What visitors should do before setting out
The best advice for Monday is simple: check the specific area, not only the island name. The Canary Islands are full of microclimates. A beach in the north, a resort in the south, a ridge road, a ferry channel and a volcanic park can all feel different on the same day. A yellow warning at island level should prompt visitors to refine plans rather than abandon them.
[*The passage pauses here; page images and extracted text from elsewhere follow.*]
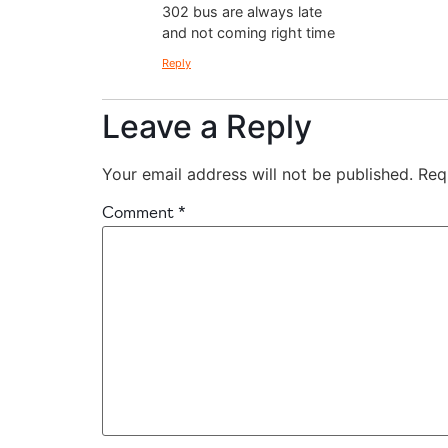
302 bus are always late
and not coming right time
Reply
Leave a Reply
Your email address will not be published.
Req
Comment
*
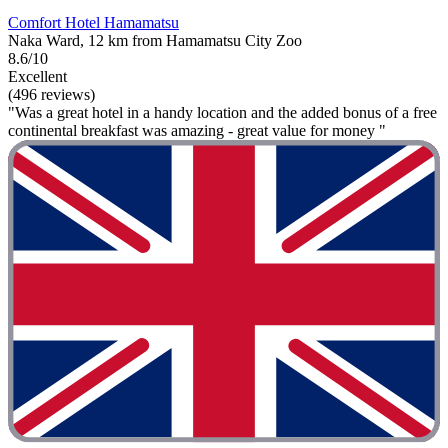
Comfort Hotel Hamamatsu
Naka Ward, 12 km from Hamamatsu City Zoo
8.6/10
Excellent
(496 reviews)
"Was a great hotel in a handy location and the added bonus of a free
continental breakfast was amazing - great value for money "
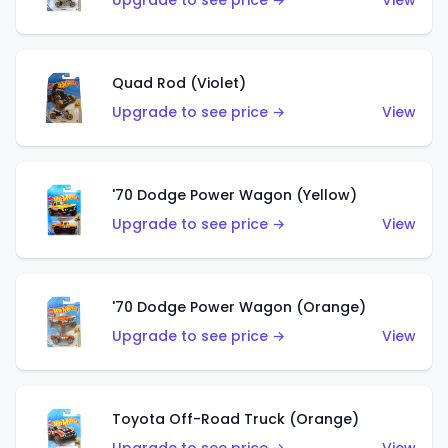
Upgrade to see price →
View
Quad Rod (Violet)
Upgrade to see price →
View
'70 Dodge Power Wagon (Yellow)
Upgrade to see price →
View
'70 Dodge Power Wagon (Orange)
Upgrade to see price →
View
Toyota Off-Road Truck (Orange)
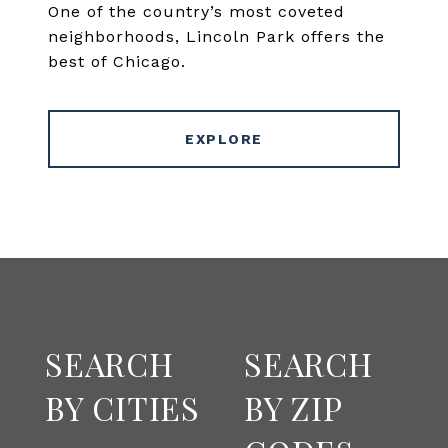
One of the country’s most coveted
neighborhoods, Lincoln Park offers the
best of Chicago.
EXPLORE
SEARCH
SEARCH
BY CITIES
BY ZIP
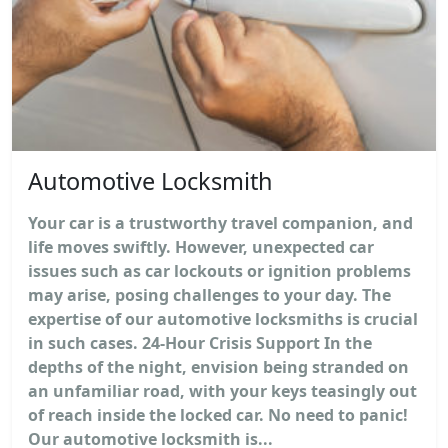
Automotive Locksmith
Your car is a trustworthy travel companion, and
life moves swiftly. However, unexpected car
issues such as car lockouts or ignition problems
may arise, posing challenges to your day. The
expertise of our automotive locksmiths is crucial
in such cases. 24-Hour Crisis Support In the
depths of the night, envision being stranded on
an unfamiliar road, with your keys teasingly out
of reach inside the locked car. No need to panic!
Our automotive locksmith is...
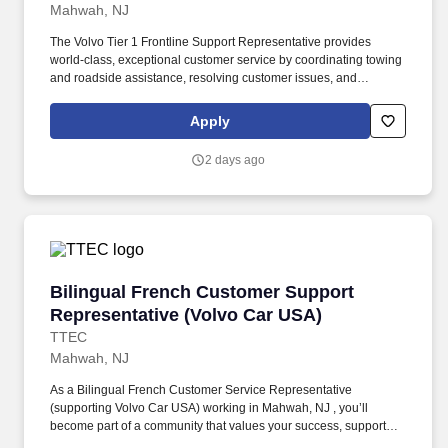
Mahwah, NJ
The Volvo Tier 1 Frontline Support Representative provides
world-class, exceptional customer service by coordinating towing
and roadside assistance, resolving customer issues, and
answering vehicle-related questions. As a Tier 1 Volvo Frontline
Support Representative working onsite in Mahwah, New Jersey ,
Apply
you’ll be a part of creating and delivering amazing customer
experiences, while also enjoying the satisfaction of being part of a
2 days ago
unique culture.
Bilingual French Customer Support Represent
Bilingual French Customer Support
Representative (Volvo Car USA)
TTEC
Mahwah, NJ
As a Bilingual French Customer Service Representative
(supporting Volvo Car USA) working in Mahwah, NJ , you’ll
become part of a community that values your success, supports
your career growth, and celebrates your contributions. The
Anyone with a booked excursion should confirm directly with the operator. Reputable boat, diving, hiking, cycling and adventure companies are used to adapting plans to wind, sea state, heat and visibility. If an operator changes departure time, route or activity, it is usually because local conditions make the adjustment sensible. Visitors should avoid using informal or unlicensed services that ignore weather guidance, especially at sea.
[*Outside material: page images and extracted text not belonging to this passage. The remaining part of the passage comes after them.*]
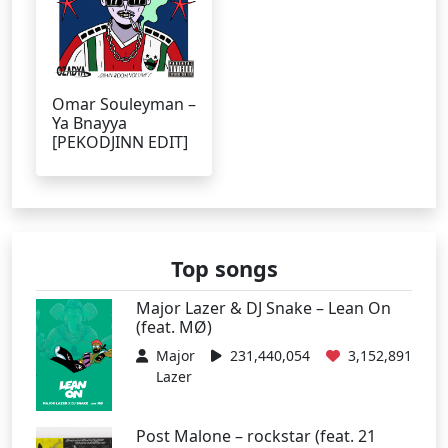
Omar Souleyman –
Ya Bnayya
[PEKODJINN EDIT]
Top songs
Major Lazer & DJ Snake – Lean On
(feat. MØ)
Major
231,440,054
3,152,891
Lazer
Post Malone – rockstar (feat. 21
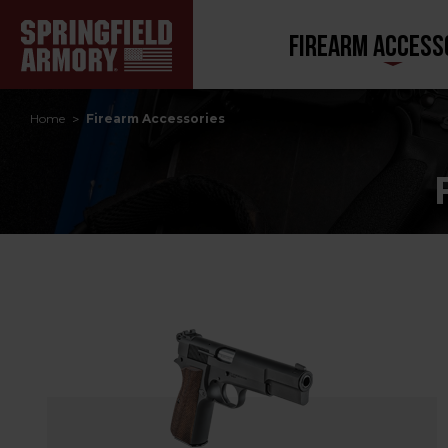
FIREARM ACCESS
Home
Firearm Accessories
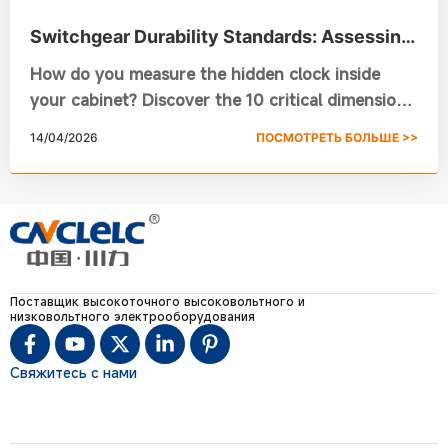
Switchgear Durability Standards: Assessing
Mechanical Life in Assembled Switchgear
How do you measure the hidden clock inside
your cabinet? Discover the 10 critical dimensions
of Switchgear Durability, from vacuum circuit
14/04/2026
ПОСМОТРЕТЬ БОЛЬШЕ >>
breaker lifespan to smart monitoring. Ensure
safety and prevent failure with this technical
guide from Chuanli.
Поставщик высокоточного высоковольтного и
низковольтного электрооборудования
Свяжитесь с нами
For beach days, choose lifeguarded areas where possible and follow flag systems. Rougher seas are not always obvious from a hotel balcony or promenade, and natural pools can be especially deceptive when waves are breaking over the edges. A calm-looking pool can become hazardous when sets arrive from offshore. Flip-flops on wet rock, children near edges and attempts to take dramatic wave photos are all common risk factors during coastal episodes.
For road trips, secure loose items, take water, do not rely only on scenic viewpoints for breaks, and expect exposed sections to feel windier than towns. Drivers of high-sided vehicles, campervans or scooters should be cautious in gusty areas. Cyclists should be particularly careful in Lanzarote, La Graciosa, Fuerteventura, La Gomera and exposed Gran Canaria valleys, where wind can arrive suddenly from the side.
What this does not mean
It is important to keep the warning in proportion. This is not a Canary Islands travel ban. It is not an airport closure notice. It is not a sign that hotels, resorts or beaches are shutting. It is not a reason to cancel a holiday. It is a short-term weather episode that affects comfort, safety and itinerary choices.
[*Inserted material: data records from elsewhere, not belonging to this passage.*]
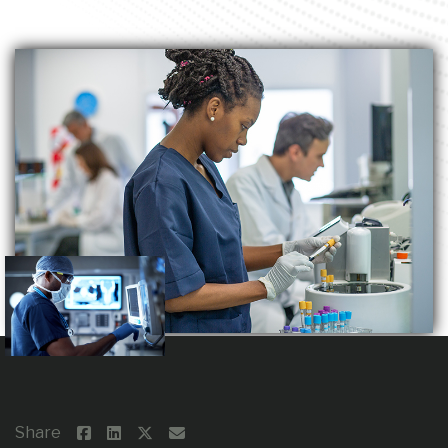
Share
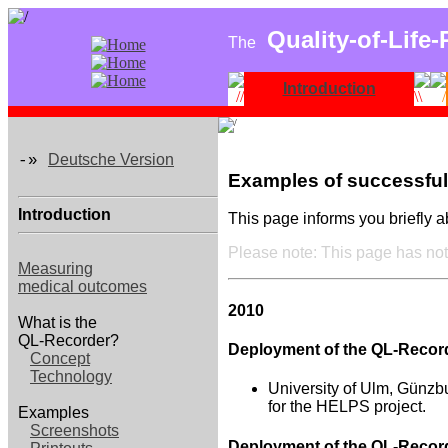
Quality-of-Life
The
Introduction
Deutsche Version
-»
Examples of successful
Introduction
This page informs you briefly a
Please note: This page has not
Measuring
medical outcomes
2010
What is the
QL-Recorder?
Deployment of the QL-Recorde
Concept
Technology
University of Ulm, Günzbur
for the HELPS project.
Examples
Screenshots
Deployment of the QL-Recorder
Flights may continue normally unless airlines or airports announce otherwise. Ferries and boat trips should be checked with operators because sea conditions can vary by route and time. Beaches remain subject to local flag systems and lifeguard decisions. Mountain, rural and coastal excursions remain possible where local conditions allow, but Monday is a day for flexibility rather than rigid sightseeing targets.
For tourism businesses, the warning is a reminder that visitor confidence depends on practical information. The most useful message is not alarm, but clarity: where the heat is expected, where wind is strongest, when coastal conditions change, and how guests can adjust plans. Clear information helps visitors enjoy the islands safely and prevents avoidable disappointment.
Bottom line for Monday travel planning
Monday 29 June is likely to be a more demanding outdoor day than many visitors expect from a summer holiday in the Canary Islands. Gran Canaria's inland and southern heat, La Gomera's strong gusts, Lanzarote and La Graciosa's wind, Tenerife and El Hierro's coastal conditions, and the return of calima all point in the same direction: keep plans flexible, check local updates, and choose activities with shade, water and shelter in mind.
The islands remain open and holiday travel continues, but the smartest visitors will adapt the rhythm of the day. Plan scenic drives early. Keep beach choices lifeguarded and sheltered. Confirm sea excursions. Treat natural pools with caution. Move strenuous walks away from peak heat. Expect hazier views. For most travellers, that is enough to turn a potentially awkward weather day into a manageable one.